**TEXTO FUENTE:**
“Ponemos una cruz por cada día que sobrevivimos aquí” cuenta Nadia Ryjkova, de 76 años, en la penumbra de un refugio subterráneo de la localidad de Kutuzivka, en el noreste de Ucrania, donde viven unas cincuenta mujeres, en su mayoría de avanzada edad.
La decana del refugio designa un calendario marcado con cruces rojas desde el 24 de febrero, día de la invasión rusa de Ucrania, luego acaricia a su gato “Murchik” (“Ronroneador”), que se estira.
Las camas están alineadas en tres granes piezas. Una estufa de leña genera un calor agobiante, pero en cuanto uno se aleja, una fría humedad impregna el ambiente.
Pese a todo, Marfa Khyjniak, de 72 años, disfruta de esta espartana comodidad, tras los innumerables obuses caídos sobre el pueblo el 25 de marzo, al inicio de la contraofensiva ucraniana.
“Era aterrador, tenía tanto miedo. Era insoportable. Yo estaba en el cuarto de baño, sentada, rezando. Entonces vine a refugiarme aquí. Me bastaba un pequeño espacio, me bastaba apenas un silla” recuerda.
“Hoy, algunos vuelven al pueblo, pero ¿para qué? Todo está destruido” dice la septuagenaria, llorando, mientras confiesa su “depresión”.
Privada de contacto telefónico, la mujer no tiene noticias de sus hijos y familiares. “Vivo con la esperanza de que estén vivos. Es lo único que me mantiene con vida”.

**DATOS PARA ANALIZAR:**
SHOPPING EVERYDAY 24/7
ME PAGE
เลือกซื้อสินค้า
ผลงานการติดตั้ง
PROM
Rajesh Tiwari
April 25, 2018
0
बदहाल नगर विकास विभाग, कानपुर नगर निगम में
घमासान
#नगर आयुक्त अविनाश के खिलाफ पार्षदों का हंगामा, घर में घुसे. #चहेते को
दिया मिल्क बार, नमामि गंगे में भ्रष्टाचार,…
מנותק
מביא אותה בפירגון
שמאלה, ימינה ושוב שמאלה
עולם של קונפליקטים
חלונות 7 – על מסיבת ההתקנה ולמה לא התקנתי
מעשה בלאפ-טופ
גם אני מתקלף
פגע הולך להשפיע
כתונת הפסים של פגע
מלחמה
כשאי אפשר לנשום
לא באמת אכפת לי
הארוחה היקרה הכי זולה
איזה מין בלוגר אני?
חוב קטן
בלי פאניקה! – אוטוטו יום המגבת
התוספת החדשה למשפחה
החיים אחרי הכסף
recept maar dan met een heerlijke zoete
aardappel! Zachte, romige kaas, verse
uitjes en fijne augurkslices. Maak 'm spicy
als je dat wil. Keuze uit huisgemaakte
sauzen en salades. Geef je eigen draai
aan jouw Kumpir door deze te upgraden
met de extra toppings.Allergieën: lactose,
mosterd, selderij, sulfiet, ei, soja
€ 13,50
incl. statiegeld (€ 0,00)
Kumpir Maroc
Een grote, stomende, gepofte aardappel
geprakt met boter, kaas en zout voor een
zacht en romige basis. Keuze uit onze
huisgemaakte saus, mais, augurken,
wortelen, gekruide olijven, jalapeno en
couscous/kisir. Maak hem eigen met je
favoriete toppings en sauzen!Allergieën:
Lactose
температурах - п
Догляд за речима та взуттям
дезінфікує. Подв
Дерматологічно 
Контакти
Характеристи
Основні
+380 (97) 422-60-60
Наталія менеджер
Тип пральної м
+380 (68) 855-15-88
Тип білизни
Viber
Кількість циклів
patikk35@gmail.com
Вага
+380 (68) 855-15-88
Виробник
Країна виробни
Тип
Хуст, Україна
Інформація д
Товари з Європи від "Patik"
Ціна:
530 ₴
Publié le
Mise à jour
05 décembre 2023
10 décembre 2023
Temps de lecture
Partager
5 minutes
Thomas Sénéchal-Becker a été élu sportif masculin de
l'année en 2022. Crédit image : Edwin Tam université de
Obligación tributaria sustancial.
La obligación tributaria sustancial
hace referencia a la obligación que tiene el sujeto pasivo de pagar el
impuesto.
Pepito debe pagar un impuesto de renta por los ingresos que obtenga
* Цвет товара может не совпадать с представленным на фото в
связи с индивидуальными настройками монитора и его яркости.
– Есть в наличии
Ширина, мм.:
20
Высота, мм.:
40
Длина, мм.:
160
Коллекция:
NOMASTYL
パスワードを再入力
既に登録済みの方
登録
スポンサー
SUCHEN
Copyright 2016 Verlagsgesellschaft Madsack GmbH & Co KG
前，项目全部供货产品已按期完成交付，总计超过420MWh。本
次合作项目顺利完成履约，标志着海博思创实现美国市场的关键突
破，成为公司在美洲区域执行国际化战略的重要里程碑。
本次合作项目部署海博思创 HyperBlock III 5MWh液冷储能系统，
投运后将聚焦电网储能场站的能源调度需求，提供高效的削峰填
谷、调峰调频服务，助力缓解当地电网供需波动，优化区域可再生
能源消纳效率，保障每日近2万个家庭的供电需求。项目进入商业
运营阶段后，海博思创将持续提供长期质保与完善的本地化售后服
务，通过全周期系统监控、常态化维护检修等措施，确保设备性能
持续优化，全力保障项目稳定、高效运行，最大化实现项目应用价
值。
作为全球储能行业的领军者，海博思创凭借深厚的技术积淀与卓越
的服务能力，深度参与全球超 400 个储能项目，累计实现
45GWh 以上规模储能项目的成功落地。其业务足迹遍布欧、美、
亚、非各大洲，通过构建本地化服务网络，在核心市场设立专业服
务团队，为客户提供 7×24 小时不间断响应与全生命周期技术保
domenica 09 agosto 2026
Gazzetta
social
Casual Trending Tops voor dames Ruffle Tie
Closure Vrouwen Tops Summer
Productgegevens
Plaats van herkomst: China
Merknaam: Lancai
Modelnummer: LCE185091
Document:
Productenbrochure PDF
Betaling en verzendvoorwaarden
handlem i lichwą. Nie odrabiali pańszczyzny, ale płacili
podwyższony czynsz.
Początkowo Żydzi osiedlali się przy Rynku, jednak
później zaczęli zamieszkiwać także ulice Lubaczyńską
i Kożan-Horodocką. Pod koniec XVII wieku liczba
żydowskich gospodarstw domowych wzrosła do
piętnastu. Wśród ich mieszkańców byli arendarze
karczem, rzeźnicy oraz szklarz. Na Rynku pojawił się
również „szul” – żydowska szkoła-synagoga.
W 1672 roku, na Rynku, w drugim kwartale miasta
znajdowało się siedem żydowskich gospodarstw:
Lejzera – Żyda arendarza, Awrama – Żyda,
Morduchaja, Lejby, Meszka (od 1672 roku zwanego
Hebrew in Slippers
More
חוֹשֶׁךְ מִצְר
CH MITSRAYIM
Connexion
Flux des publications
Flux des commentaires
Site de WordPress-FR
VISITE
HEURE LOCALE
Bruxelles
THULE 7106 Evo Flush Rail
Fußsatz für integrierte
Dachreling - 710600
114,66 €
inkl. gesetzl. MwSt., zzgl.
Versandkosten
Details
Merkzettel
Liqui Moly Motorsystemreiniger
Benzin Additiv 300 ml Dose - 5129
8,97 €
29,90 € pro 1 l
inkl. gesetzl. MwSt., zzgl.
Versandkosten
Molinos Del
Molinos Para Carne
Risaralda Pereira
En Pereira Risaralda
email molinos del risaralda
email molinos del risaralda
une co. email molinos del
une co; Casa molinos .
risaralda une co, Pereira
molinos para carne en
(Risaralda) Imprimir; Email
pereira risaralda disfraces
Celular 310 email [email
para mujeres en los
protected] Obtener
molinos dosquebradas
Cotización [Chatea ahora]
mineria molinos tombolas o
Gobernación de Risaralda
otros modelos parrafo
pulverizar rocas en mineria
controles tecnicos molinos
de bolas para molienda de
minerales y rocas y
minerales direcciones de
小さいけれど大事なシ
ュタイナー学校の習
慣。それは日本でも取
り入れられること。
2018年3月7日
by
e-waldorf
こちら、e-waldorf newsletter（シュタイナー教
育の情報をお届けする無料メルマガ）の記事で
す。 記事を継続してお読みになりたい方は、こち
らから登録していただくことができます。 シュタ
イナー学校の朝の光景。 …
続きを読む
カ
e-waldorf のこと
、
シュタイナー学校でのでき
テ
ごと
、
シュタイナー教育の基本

**CONSIGNA:** Retoma el texto sobre el refugio subterráneo de Kutuzivka y continúalo a partir de su última oración.

**TU RESPUESTA:**
– “Acostumbrados” –
Los rusos han cesado su ofensiva contra Járkov, pero mantienen posiciones al este de la ciudad, disparando sobre su lado oriental y contra las localidades vecinas. Los disparos de artillería no cesan, sobre todo durante la noche.
“Es peligroso, desde luego. Pero estamos acostumbrados, casi ya ni nos llama la atención” afirma Vlad, de 35 años, conductor de tractor, que entrega una cisterna de agua a los habitantes del refugio, que se precipitan para llenar bidones y botellas. “Antes, estaban obligados a ir a buscar agua en el pozo” explica.
A varios centenares de metros de ahí, algunos soldados reposan en una casa que ha recibido un obús, que ha abierto un gran boquete en uno de sus muros.
Pese a algunos esporádicos disparos de cañón, el ambiente es distendido entre los hombres y las mujeres que descansan. Acaban de llegar de la primera línea del frente, situada a unos 20 km de ahí.
“La primera línea es dura, muy dura. Pasamos siete días, pero yo lo recuerdo como si hubiera sido una única y larga jornada” dice Laska, enfermera militar de 36 años.
Antes era una mujer de negocios que preparaba un doctorado científico, pero Laska lo dejó todo para alistarse. “No podía hacer otra cosa: o ser voluntaria o defender a mi país”, dice, con convicción, a la espera de volver al frente.
– “Formarse en el frente” –
“Volveré, sin duda, en cuanto lleguen las órdenes. Nuestros soldados ya están ahí, no podemos dejarlos solos” agrega la mujer.
En el mismo lugar, el “chequista”, como se llama al subjefe de un escuadrón de unos 50 años, explica:
“He pasado mucho tiempo en la guerra. Es mi oficio. Defiendo mi tierra natal” dice este militar, que ya se enfrentó a los separatistas prorrusos del Este de Ucrania desde 2014, mucho antes de la invasión de las fuerzas de Moscú.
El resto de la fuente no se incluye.